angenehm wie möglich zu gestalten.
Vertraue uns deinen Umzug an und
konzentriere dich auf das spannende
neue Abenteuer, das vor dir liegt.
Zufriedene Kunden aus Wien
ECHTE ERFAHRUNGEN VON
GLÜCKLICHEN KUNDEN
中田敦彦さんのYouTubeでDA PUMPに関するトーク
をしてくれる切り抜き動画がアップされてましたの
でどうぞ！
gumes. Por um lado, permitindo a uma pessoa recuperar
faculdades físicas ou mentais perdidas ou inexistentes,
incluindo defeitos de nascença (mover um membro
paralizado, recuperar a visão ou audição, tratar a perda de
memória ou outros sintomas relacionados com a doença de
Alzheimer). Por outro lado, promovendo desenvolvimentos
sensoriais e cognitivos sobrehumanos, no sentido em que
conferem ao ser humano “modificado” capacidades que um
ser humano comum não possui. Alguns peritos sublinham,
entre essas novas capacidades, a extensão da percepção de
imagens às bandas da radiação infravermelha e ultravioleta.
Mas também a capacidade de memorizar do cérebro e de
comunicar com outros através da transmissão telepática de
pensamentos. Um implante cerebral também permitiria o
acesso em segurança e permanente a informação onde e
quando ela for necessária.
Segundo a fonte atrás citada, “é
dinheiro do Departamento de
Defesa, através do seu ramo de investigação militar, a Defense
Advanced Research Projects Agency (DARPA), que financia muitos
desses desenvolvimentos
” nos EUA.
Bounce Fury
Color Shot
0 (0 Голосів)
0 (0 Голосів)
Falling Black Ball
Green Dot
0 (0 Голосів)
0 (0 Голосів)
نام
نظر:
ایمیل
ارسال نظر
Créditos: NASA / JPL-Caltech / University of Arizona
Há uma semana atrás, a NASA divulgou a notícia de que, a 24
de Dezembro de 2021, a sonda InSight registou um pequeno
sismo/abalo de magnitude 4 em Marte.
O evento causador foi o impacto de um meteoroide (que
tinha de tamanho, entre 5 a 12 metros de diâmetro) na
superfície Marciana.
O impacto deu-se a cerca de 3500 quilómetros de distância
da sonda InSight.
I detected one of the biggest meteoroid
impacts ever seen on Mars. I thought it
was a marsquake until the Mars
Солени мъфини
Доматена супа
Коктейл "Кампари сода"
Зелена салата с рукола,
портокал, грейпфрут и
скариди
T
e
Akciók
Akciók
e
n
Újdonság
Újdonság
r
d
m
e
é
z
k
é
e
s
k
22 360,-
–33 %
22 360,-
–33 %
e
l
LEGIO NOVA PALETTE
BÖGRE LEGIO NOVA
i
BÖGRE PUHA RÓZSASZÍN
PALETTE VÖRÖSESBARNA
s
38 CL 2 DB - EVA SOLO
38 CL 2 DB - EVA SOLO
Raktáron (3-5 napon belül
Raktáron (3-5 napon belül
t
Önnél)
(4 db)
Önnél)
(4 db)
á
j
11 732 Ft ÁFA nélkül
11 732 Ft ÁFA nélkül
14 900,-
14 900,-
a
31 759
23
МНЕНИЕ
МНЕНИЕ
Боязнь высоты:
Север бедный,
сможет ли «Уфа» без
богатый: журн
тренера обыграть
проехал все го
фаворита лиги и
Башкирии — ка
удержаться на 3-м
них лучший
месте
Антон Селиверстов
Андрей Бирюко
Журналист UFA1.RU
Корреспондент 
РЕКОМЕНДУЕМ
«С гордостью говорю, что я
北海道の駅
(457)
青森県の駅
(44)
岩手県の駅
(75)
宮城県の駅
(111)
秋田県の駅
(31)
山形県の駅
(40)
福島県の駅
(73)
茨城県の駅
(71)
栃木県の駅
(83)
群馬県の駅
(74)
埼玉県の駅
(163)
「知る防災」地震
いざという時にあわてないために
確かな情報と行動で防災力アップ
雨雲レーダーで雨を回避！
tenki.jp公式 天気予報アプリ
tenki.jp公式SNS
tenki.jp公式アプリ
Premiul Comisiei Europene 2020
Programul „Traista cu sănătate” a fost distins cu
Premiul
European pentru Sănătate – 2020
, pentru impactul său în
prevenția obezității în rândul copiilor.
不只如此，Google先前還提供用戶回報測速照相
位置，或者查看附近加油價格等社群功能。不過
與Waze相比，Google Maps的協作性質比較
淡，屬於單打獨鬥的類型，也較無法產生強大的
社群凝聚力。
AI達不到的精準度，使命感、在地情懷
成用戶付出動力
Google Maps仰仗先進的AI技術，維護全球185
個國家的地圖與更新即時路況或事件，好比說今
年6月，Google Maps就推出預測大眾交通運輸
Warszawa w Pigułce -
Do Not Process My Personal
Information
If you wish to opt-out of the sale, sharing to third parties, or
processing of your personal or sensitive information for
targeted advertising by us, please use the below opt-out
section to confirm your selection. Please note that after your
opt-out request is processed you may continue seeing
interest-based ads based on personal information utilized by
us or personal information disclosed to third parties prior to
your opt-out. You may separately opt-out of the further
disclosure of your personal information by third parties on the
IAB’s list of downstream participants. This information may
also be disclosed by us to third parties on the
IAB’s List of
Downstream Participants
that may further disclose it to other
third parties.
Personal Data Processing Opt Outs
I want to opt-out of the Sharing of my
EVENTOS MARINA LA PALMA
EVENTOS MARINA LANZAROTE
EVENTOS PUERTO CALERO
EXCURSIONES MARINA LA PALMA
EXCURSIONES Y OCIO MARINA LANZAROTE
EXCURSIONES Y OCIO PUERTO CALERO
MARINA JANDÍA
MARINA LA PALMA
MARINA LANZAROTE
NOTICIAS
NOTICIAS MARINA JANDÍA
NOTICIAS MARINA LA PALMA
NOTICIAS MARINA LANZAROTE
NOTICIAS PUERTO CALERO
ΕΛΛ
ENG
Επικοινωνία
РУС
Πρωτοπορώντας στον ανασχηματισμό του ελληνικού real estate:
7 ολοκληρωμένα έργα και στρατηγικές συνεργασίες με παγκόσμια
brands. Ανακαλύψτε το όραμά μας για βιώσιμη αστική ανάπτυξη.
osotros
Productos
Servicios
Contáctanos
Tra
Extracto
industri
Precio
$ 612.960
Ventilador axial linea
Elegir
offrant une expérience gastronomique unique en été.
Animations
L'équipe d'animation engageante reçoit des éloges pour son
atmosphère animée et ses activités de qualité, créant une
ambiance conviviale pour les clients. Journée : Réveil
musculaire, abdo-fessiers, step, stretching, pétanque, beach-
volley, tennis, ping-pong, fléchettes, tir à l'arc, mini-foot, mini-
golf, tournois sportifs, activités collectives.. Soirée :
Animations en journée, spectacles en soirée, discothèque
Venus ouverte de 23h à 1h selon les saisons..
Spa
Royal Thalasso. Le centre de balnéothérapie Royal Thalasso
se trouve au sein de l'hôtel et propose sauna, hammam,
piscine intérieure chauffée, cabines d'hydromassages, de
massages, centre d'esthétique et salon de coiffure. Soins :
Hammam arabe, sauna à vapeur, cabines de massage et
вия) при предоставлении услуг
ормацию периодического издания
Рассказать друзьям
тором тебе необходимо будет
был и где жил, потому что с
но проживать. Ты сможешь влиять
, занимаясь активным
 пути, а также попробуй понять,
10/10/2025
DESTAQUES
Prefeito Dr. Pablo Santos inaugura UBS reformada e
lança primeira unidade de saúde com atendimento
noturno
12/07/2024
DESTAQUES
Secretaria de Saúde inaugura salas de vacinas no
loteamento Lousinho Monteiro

######

EXERCISE REQUIREMENTS: Please write out all the lines above again, swapping "DESTAQUES" for "EM DESTAQUE" wherever it occurs and leaving everything else unchanged.

ANSWER AREA:
angenehm wie möglich zu gestalten.
Vertraue uns deinen Umzug an und
konzentriere dich auf das spannende
neue Abenteuer, das vor dir liegt.
Zufriedene Kunden aus Wien
ECHTE ERFAHRUNGEN VON
GLÜCKLICHEN KUNDEN
中田敦彦さんのYouTubeでDA PUMPに関するトーク
をしてくれる切り抜き動画がアップされてましたの
でどうぞ！
gumes. Por um lado, permitindo a uma pessoa recuperar
faculdades físicas ou mentais perdidas ou inexistentes,
incluindo defeitos de nascença (mover um membro
paralizado, recuperar a visão ou audição, tratar a perda de
memória ou outros sintomas relacionados com a doença de
Alzheimer). Por outro lado, promovendo desenvolvimentos
sensoriais e cognitivos sobrehumanos, no sentido em que
conferem ao ser humano “modificado” capacidades que um
ser humano comum não possui. Alguns peritos sublinham,
entre essas novas capacidades, a extensão da percepção de
imagens às bandas da radiação infravermelha e ultravioleta.
Mas também a capacidade de memorizar do cérebro e de
comunicar com outros através da transmissão telepática de
pensamentos. Um implante cerebral também permitiria o
acesso em segurança e permanente a informação onde e
quando ela for necessária.
Segundo a fonte atrás citada, “é
dinheiro do Departamento de
Defesa, através do seu ramo de investigação militar, a Defense
Advanced Research Projects Agency (DARPA), que financia muitos
desses desenvolvimentos
” nos EUA.
Bounce Fury
Color Shot
0 (0 Голосів)
0 (0 Голосів)
Falling Black Ball
Green Dot
0 (0 Голосів)
0 (0 Голосів)
نام
نظر:
ایمیل
ارسال نظر
Créditos: NASA / JPL-Caltech / University of Arizona
Há uma semana atrás, a NASA divulgou a notícia de que, a 24
de Dezembro de 2021, a sonda InSight registou um pequeno
sismo/abalo de magnitude 4 em Marte.
O evento causador foi o impacto de um meteoroide (que
tinha de tamanho, entre 5 a 12 metros de diâmetro) na
superfície Marciana.
O impacto deu-se a cerca de 3500 quilómetros de distância
da sonda InSight.
I detected one of the biggest meteoroid
impacts ever seen on Mars. I thought it
was a marsquake until the Mars
Солени мъфини
Доматена супа
Коктейл "Кампари сода"
Зелена салата с рукола,
портокал, грейпфрут и
скариди
T
e
Akciók
Akciók
e
n
Újdonság
Újdonság
r
d
m
e
é
z
k
é
e
s
k
22 360,-
–33 %
22 360,-
–33 %
e
l
LEGIO NOVA PALETTE
BÖGRE LEGIO NOVA
i
BÖGRE PUHA RÓZSASZÍN
PALETTE VÖRÖSESBARNA
s
38 CL 2 DB - EVA SOLO
38 CL 2 DB - EVA SOLO
Raktáron (3-5 napon belül
Raktáron (3-5 napon belül
t
Önnél)
(4 db)
Önnél)
(4 db)
á
j
11 732 Ft ÁFA nélkül
11 732 Ft ÁFA nélkül
14 900,-
14 900,-
a
31 759
23
МНЕНИЕ
МНЕНИЕ
Боязнь высоты:
Север бедный,
сможет ли «Уфа» без
богатый: журн
тренера обыграть
проехал все го
фаворита лиги и
Башкирии — ка
удержаться на 3-м
них лучший
месте
Антон Селиверстов
Андрей Бирюко
Журналист UFA1.RU
Корреспондент 
РЕКОМЕНДУЕМ
«С гордостью говорю, что я
北海道の駅
(457)
青森県の駅
(44)
岩手県の駅
(75)
宮城県の駅
(111)
秋田県の駅
(31)
山形県の駅
(40)
福島県の駅
(73)
茨城県の駅
(71)
栃木県の駅
(83)
群馬県の駅
(74)
埼玉県の駅
(163)
「知る防災」地震
いざという時にあわてないために
確かな情報と行動で防災力アップ
雨雲レーダーで雨を回避！
tenki.jp公式 天気予報アプリ
tenki.jp公式SNS
tenki.jp公式アプリ
Premiul Comisiei Europene 2020
Programul „Traista cu sănătate” a fost distins cu
Premiul
European pentru Sănătate – 2020
, pentru impactul său în
prevenția obezității în rândul copiilor.
不只如此，Google先前還提供用戶回報測速照相
位置，或者查看附近加油價格等社群功能。不過
與Waze相比，Google Maps的協作性質比較
淡，屬於單打獨鬥的類型，也較無法產生強大的
社群凝聚力。
AI達不到的精準度，使命感、在地情懷
成用戶付出動力
Google Maps仰仗先進的AI技術，維護全球185
個國家的地圖與更新即時路況或事件，好比說今
年6月，Google Maps就推出預測大眾交通運輸
Warszawa w Pigułce -
Do Not Process My Personal
Information
If you wish to opt-out of the sale, sharing to third parties, or
processing of your personal or sensitive information for
targeted advertising by us, please use the below opt-out
section to confirm your selection. Please note that after your
opt-out request is processed you may continue seeing
interest-based ads based on personal information utilized by
us or personal information disclosed to third parties prior to
your opt-out. You may separately opt-out of the further
disclosure of your personal information by third parties on the
IAB’s list of downstream participants. This information may
also be disclosed by us to third parties on the
IAB’s List of
Downstream Participants
that may further disclose it to other
third parties.
Personal Data Processing Opt Outs
I want to opt-out of the Sharing of my
EVENTOS MARINA LA PALMA
EVENTOS MARINA LANZAROTE
EVENTOS PUERTO CALERO
EXCURSIONES MARINA LA PALMA
EXCURSIONES Y OCIO MARINA LANZAROTE
EXCURSIONES Y OCIO PUERTO CALERO
MARINA JANDÍA
MARINA LA PALMA
MARINA LANZAROTE
NOTICIAS
NOTICIAS MARINA JANDÍA
NOTICIAS MARINA LA PALMA
NOTICIAS MARINA LANZAROTE
NOTICIAS PUERTO CALERO
ΕΛΛ
ENG
Επικοινωνία
РУС
Πρωτοπορώντας στον ανασχηματισμό του ελληνικού real estate:
7 ολοκληρωμένα έργα και στρατηγικές συνεργασίες με παγκόσμια
brands. Ανακαλύψτε το όραμά μας για βιώσιμη αστική ανάπτυξη.
osotros
Productos
Servicios
Contáctanos
Tra
Extracto
industri
Precio
$ 612.960
Ventilador axial linea
Elegir
offrant une expérience gastronomique unique en été.
Animations
L'équipe d'animation engageante reçoit des éloges pour son
atmosphère animée et ses activités de qualité, créant une
ambiance conviviale pour les clients. Journée : Réveil
musculaire, abdo-fessiers, step, stretching, pétanque, beach-
volley, tennis, ping-pong, fléchettes, tir à l'arc, mini-foot, mini-
golf, tournois sportifs, activités collectives.. Soirée :
Animations en journée, spectacles en soirée, discothèque
Venus ouverte de 23h à 1h selon les saisons..
Spa
Royal Thalasso. Le centre de balnéothérapie Royal Thalasso
se trouve au sein de l'hôtel et propose sauna, hammam,
piscine intérieure chauffée, cabines d'hydromassages, de
massages, centre d'esthétique et salon de coiffure. Soins :
Hammam arabe, sauna à vapeur, cabines de massage et
вия) при предоставлении услуг
ормацию периодического издания
Рассказать друзьям
тором тебе необходимо будет
был и где жил, потому что с
но проживать. Ты сможешь влиять
, занимаясь активным
 пути, а также попробуй понять,
10/10/2025
EM DESTAQUE
Prefeito Dr. Pablo Santos inaugura UBS reformada e
lança primeira unidade de saúde com atendimento
noturno
12/07/2024
EM DESTAQUE
Secretaria de Saúde inaugura salas de vacinas no
loteamento Lousinho Monteiro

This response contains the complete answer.